No pasa nada, tienes la sensación de que no está pasando nada, y sin embargo sí pasa, pasa mucho, siempre pasa mucho, siempre está pasando algo, en un instante mil llantos, mil risas, mil carreras, mil bromas, mil miradas al mundo, mil cruces de palabras: mil por mil, vida.

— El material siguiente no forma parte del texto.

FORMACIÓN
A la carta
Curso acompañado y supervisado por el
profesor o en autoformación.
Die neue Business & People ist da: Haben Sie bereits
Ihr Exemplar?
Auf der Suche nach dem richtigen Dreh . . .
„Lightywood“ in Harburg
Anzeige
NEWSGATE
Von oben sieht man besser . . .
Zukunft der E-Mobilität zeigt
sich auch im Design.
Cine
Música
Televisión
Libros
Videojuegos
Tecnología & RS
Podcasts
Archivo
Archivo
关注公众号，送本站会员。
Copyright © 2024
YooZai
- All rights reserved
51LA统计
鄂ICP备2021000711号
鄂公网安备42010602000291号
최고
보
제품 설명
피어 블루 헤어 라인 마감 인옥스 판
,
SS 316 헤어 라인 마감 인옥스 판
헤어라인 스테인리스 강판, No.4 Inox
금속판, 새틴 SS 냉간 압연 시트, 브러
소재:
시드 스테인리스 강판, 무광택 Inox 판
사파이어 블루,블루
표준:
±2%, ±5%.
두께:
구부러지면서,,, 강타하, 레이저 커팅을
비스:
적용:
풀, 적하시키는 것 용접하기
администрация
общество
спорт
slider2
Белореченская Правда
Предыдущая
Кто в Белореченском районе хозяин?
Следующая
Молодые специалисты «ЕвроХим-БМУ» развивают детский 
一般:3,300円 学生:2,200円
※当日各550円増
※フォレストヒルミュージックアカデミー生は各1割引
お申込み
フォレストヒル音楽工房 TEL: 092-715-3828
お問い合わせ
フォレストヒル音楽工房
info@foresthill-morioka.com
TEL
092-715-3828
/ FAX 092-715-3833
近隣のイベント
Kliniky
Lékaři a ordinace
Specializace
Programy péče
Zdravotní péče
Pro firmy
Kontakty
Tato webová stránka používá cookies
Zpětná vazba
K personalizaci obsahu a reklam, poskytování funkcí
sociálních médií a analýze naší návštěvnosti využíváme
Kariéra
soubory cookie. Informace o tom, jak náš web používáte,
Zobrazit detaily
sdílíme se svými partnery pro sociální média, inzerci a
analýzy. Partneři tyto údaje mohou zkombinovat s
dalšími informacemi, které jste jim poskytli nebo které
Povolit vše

La mujer que no se podía mover, la que necesitaba de las manos de Berta, la que no era capaz de caminar hasta la ventana para echar un vistazo a la calle desierta, esa mujer que ya no controlaba ni el cuerpo ni las palabras, murió. Cinco hijas y solo una se compadeció de ella, cinco hijas y solo una la estuvo acompañándola hasta que el otro día se despidió para siempre de la única hija a la que lanzaba sus esputos con palabras hirientes. Eso era así porque en realidad era la única que estaba a su lado y la escuchaba. Berta siempre había tenido un corazón inmenso, tanto que en ocasiones le impedía caminar, por el peso, tener que cargar con tanto sentimiento le resultaba muy difícil en determinados momentos, ella no sabía porqué le pasaba eso, pero cualquiera que la hubiera tratado un poquito concluiría a ciencia cierta: "A esta mujer le pesan sus emociones". No es algo malo necesariamente, su grandeza le permitía disfrutar de pequeños placeres que pasaban desapercibidos para el resto de los mortales. Si alguien se iba de viaje y le preguntaba qué le podía traer, ella pedía una piedrecita contenedora del viento, la tierra y el impulso del que se la ofrecía.
Berta era una diminuta gota en medio del mar, cerca de la orilla, expuesta a quedar posada en una roca y desaparecer en una caricia de sol, dejando apenas un rastro imperceptible de sal.